Invasi Irak dalam Perang Teluk II (1990-1991) memaksa keluarga kerajaan Kuwait dan 400.000 warga mengungsi ke Arab Saudi. Dalam perang itu, koalisi Saudi-AS memukul Irak selama 16-17 Januari 1991 dan disebut-sebut sebagai kesuksesan terakhir Saudi-AS selama abad ke-20 dengan kekuatan pasukan koalisi 800 ribu tentara—setidaknya 550.000 dari AS. Kemenangan koalisi adalah sejarah penting yang menjadikan Fahd pemimpin dunia Arab yang menyelamatkan Kuwait dari kehancuran. Namun, Saudi menolak bergabung dengan AS untuk menyerang Irak dan Afghanistan pada 2003 setelah serangan 11 September. Kendati begitu, sejumlah laporan menunjukkan Saudi meminjamkan pangkalan udara untuk tentara AS dan Saudi mengambil keuntungan terkait urusan minyak bumi.
Selama penempatan tentara AS di Arab Saudi, kritik muncul dari keluarga kerajaan dan oposisi Islam kepada Fahd. Tentara AS dianggap sebagai non-muslim yang tidak layak berada di Tanah Suci. Kebencian terhadap AS telah memicu serangan terhadap aset di Arab Saudi. Tercatat dua kali serangan ke tentara AS di terjadi sepanjang 1990-an. Pada 1995, ledakan bom mobil di Riyadh menewaskan tujuh orang, termasuk lima prajurit AS. Pada Juni 1996, 19 prajurit AS tewas dan sekitar 400 orang terluka ketika sebuah bom meledak di tangsi militer AS bernama Menara Khobar yang terletak di dekat Dhahran, sebuah pelabuhan utama di Teluk Persia, mengutip laporan Council on Foreign Relations.
Puncak kebencian warga Saudi terhadap AS adalah serangan 11 September yang mengubah pandangan Barat terhadap Islam.
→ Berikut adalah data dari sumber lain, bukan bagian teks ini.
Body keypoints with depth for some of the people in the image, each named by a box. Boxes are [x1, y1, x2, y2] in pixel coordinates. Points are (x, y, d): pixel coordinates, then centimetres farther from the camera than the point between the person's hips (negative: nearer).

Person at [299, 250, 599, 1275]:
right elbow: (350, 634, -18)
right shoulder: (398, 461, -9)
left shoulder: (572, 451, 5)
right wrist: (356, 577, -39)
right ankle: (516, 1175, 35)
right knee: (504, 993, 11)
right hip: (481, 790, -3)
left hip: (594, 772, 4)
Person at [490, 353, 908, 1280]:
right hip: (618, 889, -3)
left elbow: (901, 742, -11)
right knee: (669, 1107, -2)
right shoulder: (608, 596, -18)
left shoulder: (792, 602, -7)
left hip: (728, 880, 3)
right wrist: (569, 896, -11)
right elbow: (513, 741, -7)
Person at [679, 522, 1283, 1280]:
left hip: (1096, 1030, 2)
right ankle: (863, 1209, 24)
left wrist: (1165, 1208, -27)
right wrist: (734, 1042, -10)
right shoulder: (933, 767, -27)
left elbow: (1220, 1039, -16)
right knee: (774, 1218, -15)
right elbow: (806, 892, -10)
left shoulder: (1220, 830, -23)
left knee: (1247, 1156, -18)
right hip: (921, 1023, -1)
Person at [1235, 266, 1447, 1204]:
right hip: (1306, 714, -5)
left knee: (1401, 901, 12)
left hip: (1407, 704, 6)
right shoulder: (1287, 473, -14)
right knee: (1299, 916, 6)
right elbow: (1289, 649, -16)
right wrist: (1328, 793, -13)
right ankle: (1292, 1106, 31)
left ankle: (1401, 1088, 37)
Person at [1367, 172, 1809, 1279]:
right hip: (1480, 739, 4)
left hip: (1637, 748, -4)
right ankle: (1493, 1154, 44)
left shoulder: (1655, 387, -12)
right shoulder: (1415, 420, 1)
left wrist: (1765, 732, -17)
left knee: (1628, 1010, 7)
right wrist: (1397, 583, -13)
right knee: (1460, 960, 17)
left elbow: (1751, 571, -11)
Saudi di bawah Fahd dituding melahirkan orang seperti Osama yang berpandangan ekstrem. Pandangan itu disebut-sebut lahir dari kebijakan pendidikan agama Saudi yang mengadopsi paham Wahabi, yang menganjurkan jihad dengan kekuatan bersenjata—bila perlu—untuk melawan ‘rezim kafir’.
Efek serangan 11 September adalah meredupnya relasi AS dengan Saudi hingga akhir hayat Fahd. Penarikan seluruh prajurit AS terjadi pada 2003, tahun sama ketika Saudi menolak bergabung dengan koalisi untuk perang Irak dan setelah rentetan teror dari warga Saudi ke AS.
Ada beberapa buah dari hubungan baik Saudi-AS yang telah dipetik selama Fahd berkuasa. Yang pertama adalah penyelamatan 140 warga Saudi beberapa hari setelah 11 September. Kedua, AS tak memerangi Saudi, alih-alih Irak dan Afghanistan, kendati 15 dari 19 pelaku berkewarganegaraan Arab Saudi. Penulis Craig Ungres percaya, kebijakan AS yang menguntungkan Saudi setelah 11 September juga tak lepas dari relasi bisnis keluarga Saudi dan dinasti Bush.
Arab Saudi kini menyetujui kembali kehadiran tentara AS sejak akhir 2019, usai penyerangan kilang minyak oleh kelompok bersenjata Houthi di Yaman. Pasang surut hubungan AS-Saudi selama beberapa dekade terakhir dan kembalinya AS di Saudi memberikan konteks sebuah pernyataan Raja Fahd yang dikutip oleh Badan Intelijen Pusat AS (CIA) pada 2012: “Setelah Allah, kita dapat mengandalkan Amerika Serikat”.